Les travailleurs de Shrepca avertissent les manifestations

Travailleurs des mines “Et le président du conseil d'administration de Trepca Ardian Syla dit que les revendications des travailleurs ne peuvent pas être incluses dans le statut, comme ils ont [...]
Travailleurs des mines “Et le président du conseil d'administration de Trepca Ardian Syla dit que les revendications des travailleurs ne peuvent pas être incluses dans la loi, car elles ont des coûts élevés et peuvent constituer un obstacle au développement de l'entreprise.
Les 18 et 19 juin 2018, les mineurs de Trepca ont tenu une grève d'une heure en désaccord avec le contenu du projet de loi Trepca. Mais si leurs demandes ne sont pas prises en compte, alors ils disent qu'ils vont continuer avec des grèves et même menacer avec leur exhumation. Il a donc parlé de la télévision publique, le président du Trepca Workers' Union, reconnaissant Sadiku.
Jusqu'à lundi, si nous ne prenons pas de mesures, ou si nous n'obtenons pas nos demandes dans la loi, alors, à partir de lundi, je pense que la situation sera brisée. Je ne sais pas comment ça va plus loin, nous avons
Il a annoncé une grève générale ou une manifestation de masse sur la route”, a-t-il dit.
Selon Sadik, le projet de statut proposé n'est pas bon pour les travailleurs ou l'entreprise Trepca. Il mentionne certaines des exigences que les travailleurs cherchent à inclure dans la loi.
“Nous avons exigé que les pensions des mineurs représentent 70 % du salaire, ainsi que l'âge de la retraite de 50 à 55 ans. Assurance maladie et assurance travail.

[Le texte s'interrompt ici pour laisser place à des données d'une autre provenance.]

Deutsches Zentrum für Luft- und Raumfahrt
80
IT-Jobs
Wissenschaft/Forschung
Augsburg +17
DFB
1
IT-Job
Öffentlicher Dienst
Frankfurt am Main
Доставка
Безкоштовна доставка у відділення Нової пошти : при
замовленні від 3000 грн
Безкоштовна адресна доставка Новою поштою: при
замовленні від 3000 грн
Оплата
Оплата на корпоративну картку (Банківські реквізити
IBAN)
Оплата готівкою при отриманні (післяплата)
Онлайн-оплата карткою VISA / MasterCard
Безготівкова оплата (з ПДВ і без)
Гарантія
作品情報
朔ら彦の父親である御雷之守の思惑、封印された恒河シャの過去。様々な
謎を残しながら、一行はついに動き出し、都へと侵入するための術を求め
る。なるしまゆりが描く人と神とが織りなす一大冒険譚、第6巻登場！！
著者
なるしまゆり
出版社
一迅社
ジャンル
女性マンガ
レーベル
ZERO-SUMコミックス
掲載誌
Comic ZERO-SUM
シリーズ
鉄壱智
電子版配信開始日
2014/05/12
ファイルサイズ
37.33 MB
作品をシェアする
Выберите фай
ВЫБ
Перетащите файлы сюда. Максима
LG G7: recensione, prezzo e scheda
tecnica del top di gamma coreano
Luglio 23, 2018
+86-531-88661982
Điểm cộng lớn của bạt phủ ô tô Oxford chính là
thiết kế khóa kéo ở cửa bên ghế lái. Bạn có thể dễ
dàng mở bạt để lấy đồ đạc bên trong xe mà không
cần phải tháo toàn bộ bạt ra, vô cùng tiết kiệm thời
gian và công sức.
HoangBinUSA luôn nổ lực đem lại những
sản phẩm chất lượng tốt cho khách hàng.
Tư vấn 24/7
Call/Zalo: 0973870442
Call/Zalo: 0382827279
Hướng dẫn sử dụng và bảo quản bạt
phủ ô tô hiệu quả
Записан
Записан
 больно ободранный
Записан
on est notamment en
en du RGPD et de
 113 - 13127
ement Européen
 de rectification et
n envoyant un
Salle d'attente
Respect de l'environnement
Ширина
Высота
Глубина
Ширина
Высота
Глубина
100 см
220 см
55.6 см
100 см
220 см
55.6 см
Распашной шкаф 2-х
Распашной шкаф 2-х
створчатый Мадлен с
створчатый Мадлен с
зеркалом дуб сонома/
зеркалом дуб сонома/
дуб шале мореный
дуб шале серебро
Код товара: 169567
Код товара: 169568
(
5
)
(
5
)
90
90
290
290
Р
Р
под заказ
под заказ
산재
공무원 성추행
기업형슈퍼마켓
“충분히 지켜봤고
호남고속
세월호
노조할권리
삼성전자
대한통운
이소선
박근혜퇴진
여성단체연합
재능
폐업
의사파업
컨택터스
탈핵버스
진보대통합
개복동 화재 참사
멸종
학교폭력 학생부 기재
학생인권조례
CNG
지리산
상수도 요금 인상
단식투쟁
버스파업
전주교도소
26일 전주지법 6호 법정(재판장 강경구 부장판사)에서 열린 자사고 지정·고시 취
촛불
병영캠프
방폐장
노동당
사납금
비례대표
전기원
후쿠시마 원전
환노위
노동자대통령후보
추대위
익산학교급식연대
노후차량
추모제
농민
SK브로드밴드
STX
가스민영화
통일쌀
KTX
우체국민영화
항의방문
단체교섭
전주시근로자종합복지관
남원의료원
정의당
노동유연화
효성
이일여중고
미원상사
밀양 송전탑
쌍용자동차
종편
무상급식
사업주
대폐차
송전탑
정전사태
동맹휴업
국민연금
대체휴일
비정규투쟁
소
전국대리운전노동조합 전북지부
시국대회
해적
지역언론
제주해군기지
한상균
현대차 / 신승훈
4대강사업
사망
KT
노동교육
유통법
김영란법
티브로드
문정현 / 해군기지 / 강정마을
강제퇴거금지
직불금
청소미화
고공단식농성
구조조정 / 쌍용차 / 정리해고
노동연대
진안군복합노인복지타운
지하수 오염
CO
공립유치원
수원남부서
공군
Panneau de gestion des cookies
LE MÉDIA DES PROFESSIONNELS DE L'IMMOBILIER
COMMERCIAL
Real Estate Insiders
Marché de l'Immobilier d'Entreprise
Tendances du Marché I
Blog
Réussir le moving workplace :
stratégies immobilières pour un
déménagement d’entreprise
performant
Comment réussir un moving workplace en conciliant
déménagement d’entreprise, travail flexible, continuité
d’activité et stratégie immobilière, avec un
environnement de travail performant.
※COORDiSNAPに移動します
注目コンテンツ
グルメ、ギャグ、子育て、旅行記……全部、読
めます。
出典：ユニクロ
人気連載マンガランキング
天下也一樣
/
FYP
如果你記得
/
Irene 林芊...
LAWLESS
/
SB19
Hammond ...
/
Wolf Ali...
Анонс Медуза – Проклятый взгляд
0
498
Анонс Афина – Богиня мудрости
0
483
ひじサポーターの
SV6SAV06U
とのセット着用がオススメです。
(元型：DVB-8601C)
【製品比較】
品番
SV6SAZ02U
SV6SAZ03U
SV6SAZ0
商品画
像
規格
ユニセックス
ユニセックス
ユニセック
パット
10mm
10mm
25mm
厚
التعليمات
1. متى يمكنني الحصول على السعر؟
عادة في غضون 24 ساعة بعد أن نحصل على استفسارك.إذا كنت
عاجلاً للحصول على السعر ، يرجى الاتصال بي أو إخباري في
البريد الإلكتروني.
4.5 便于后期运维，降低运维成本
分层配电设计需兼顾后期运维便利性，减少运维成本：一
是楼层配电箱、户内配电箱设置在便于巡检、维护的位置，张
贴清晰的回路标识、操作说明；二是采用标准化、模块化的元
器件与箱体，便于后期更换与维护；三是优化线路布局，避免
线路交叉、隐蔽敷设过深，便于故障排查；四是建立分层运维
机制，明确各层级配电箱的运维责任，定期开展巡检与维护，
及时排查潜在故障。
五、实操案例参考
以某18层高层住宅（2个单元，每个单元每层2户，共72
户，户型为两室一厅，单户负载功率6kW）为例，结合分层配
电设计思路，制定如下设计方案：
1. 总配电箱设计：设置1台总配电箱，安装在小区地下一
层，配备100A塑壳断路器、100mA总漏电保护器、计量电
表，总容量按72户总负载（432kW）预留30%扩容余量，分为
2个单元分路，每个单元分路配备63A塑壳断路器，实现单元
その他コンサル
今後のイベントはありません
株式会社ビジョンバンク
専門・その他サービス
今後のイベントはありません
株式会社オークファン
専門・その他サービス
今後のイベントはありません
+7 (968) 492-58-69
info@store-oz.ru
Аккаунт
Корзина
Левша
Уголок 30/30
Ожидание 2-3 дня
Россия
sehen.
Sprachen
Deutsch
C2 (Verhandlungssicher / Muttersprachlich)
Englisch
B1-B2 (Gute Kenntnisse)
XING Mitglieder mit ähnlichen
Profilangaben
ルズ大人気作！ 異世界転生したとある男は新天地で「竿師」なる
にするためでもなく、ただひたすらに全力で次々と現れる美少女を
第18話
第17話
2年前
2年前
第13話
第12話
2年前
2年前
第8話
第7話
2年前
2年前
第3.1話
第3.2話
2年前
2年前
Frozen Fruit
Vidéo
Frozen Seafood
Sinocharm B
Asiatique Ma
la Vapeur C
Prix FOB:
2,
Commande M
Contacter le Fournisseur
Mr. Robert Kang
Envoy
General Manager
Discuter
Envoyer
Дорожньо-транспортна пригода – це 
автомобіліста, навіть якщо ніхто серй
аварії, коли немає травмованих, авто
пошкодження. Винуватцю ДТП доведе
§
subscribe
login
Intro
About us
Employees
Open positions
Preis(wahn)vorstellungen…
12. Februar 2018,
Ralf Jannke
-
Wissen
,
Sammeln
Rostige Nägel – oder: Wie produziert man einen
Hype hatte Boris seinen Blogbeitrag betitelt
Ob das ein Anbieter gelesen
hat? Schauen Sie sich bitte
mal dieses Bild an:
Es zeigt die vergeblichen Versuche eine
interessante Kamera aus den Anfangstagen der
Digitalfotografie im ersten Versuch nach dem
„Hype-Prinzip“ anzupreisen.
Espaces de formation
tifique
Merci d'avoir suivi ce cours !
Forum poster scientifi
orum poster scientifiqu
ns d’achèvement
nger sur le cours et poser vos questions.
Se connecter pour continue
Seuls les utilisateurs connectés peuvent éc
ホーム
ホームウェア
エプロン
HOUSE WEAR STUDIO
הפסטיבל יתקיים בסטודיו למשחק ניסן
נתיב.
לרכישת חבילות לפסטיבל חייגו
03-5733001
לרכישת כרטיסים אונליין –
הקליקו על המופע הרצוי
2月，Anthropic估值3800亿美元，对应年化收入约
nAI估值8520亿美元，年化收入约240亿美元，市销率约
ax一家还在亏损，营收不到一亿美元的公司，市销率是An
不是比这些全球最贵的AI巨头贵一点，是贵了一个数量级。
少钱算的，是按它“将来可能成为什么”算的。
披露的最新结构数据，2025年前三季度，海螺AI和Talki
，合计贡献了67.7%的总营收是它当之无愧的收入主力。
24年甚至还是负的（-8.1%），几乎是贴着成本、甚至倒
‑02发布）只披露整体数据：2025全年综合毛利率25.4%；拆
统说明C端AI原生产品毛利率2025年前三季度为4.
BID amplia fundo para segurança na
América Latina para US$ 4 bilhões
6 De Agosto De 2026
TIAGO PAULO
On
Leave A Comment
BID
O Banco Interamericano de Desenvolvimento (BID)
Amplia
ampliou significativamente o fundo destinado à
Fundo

Reconnaissance du stade de travail pour 89-99. Nous avons également exigé que la famille hérite des pensions de famille”, a déclaré Sadiku.
Selon lui, aucune des revendications des travailleurs n'a été prise en compte, puisqu'elle indique que le projet d'organe proposé n'a pas été travaillé par le comité directeur de Trepca Company. Mais, le président de ce conseil, Ardian Syla, a dit que le document en question a été travaillé par eux, tant que les mécontentements et les revendications du syndicat ont été exprimés:
“Le mécontentement des travailleurs est principalement lié aux questions sociales, qu'ils estiment devoir inscrire dans la loi. Cependant, la plupart des membres du conseil d'administration et du gouvernement pensent que les questions sociales ne devraient pas être adoptées dans la loi, mais qu'elles devraient être réglementées par des formes juridiques”, a-t-il dit.
Syla, dit qu'il s'agit de résoudre les demandes des travailleurs, mais à ce stade, leur accomplissement n'est pas bon pour Trepca ou les travailleurs, car il a des coûts budgétaires élevés. La levée du statut et son adoption par l'Assemblée du Kosovo ouvrent la voie au recensement de la société Trepca et au début des travaux. En son absence, la loi Trepca, deux ans après son approbation, n'est pas appliquée.